▶ _TASK DIRECTIONS_:
The data below holds the lines to copy: everything from the line containing "Annotate each object" to the line containing "4. small yellow", both ends included, set down exactly.

▶ _DATA PROVIDED_:
# # #

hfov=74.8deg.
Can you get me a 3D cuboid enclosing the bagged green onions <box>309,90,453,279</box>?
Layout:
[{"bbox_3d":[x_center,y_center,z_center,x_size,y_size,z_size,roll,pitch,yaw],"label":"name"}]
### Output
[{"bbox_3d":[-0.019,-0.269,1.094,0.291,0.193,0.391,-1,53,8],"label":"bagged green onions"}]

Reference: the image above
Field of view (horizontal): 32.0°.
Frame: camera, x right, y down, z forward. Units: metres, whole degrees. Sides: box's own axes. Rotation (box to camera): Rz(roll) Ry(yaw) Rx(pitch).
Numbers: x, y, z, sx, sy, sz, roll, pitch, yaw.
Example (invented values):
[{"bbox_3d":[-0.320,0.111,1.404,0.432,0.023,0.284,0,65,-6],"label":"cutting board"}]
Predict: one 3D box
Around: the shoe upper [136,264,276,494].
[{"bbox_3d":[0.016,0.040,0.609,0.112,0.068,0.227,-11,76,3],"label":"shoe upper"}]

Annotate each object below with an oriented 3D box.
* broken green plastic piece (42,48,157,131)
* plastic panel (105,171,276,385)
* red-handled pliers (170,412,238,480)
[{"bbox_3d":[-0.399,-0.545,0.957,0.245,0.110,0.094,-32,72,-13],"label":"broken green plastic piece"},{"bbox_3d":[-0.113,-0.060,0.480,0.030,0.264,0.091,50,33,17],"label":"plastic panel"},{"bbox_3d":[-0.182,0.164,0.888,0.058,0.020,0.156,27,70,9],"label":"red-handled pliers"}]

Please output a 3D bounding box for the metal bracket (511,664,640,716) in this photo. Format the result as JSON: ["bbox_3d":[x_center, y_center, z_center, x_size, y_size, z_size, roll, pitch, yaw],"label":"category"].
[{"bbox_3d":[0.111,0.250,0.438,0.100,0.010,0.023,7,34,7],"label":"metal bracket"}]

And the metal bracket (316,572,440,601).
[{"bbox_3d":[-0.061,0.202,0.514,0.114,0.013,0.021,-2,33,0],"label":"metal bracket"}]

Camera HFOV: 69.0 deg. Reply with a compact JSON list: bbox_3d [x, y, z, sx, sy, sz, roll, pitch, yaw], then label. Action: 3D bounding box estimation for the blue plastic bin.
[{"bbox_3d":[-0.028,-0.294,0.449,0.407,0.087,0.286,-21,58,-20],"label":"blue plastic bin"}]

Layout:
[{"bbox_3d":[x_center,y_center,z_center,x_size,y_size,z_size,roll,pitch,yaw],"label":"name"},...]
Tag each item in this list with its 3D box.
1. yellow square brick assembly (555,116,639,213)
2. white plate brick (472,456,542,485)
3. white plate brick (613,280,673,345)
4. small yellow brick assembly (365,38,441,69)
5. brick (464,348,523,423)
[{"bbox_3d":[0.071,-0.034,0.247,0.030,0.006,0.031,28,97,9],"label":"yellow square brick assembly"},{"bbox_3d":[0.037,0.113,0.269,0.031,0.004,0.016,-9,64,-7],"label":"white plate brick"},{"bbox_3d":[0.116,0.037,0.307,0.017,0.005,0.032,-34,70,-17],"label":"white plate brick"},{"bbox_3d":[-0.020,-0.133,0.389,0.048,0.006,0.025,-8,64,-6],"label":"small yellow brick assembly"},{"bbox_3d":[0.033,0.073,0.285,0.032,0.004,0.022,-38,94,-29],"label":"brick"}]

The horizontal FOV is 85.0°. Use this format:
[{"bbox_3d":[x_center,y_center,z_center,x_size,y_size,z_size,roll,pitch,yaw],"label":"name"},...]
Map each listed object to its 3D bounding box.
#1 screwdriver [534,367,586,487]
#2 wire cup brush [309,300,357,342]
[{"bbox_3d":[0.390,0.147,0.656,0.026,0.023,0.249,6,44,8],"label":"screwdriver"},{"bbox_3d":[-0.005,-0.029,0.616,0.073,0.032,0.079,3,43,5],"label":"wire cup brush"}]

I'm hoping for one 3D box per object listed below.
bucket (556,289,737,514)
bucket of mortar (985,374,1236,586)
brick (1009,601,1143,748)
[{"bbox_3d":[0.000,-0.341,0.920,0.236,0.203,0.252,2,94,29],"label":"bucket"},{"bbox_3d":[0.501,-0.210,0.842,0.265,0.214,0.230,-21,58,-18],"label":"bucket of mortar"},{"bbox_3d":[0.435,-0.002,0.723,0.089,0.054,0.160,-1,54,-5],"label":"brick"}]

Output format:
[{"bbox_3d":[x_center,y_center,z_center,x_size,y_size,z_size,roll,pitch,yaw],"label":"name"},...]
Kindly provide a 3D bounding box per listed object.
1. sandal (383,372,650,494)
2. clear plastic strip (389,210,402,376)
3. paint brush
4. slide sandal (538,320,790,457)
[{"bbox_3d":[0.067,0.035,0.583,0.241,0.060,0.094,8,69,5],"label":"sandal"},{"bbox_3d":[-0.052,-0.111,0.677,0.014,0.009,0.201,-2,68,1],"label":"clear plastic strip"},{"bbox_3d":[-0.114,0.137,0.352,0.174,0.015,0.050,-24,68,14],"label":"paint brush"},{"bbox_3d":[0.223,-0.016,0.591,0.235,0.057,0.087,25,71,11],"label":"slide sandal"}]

# # #

▶ _FINISHED EXERCISE_:
Annotate each object below with an oriented 3D box.
* broken green plastic piece (42,48,157,131)
* plastic panel (105,171,276,385)
* red-handled pliers (170,412,238,480)
[{"bbox_3d":[-0.399,-0.545,0.957,0.245,0.110,0.094,-32,72,-13],"label":"broken green plastic piece"},{"bbox_3d":[-0.113,-0.060,0.480,0.030,0.264,0.091,50,33,17],"label":"plastic panel"},{"bbox_3d":[-0.182,0.164,0.888,0.058,0.020,0.156,27,70,9],"label":"red-handled pliers"}]

Please output a 3D bounding box for the metal bracket (511,664,640,716) in this photo. Format the result as JSON: ["bbox_3d":[x_center, y_center, z_center, x_size, y_size, z_size, roll, pitch, yaw],"label":"category"].
[{"bbox_3d":[0.111,0.250,0.438,0.100,0.010,0.023,7,34,7],"label":"metal bracket"}]

And the metal bracket (316,572,440,601).
[{"bbox_3d":[-0.061,0.202,0.514,0.114,0.013,0.021,-2,33,0],"label":"metal bracket"}]

Camera HFOV: 69.0 deg. Reply with a compact JSON list: bbox_3d [x, y, z, sx, sy, sz, roll, pitch, yaw], then label. Action: 3D bounding box estimation for the blue plastic bin.
[{"bbox_3d":[-0.028,-0.294,0.449,0.407,0.087,0.286,-21,58,-20],"label":"blue plastic bin"}]

Layout:
[{"bbox_3d":[x_center,y_center,z_center,x_size,y_size,z_size,roll,pitch,yaw],"label":"name"},...]
Tag each item in this list with its 3D box.
1. yellow square brick assembly (555,116,639,213)
2. white plate brick (472,456,542,485)
3. white plate brick (613,280,673,345)
4. small yellow brick assembly (365,38,441,69)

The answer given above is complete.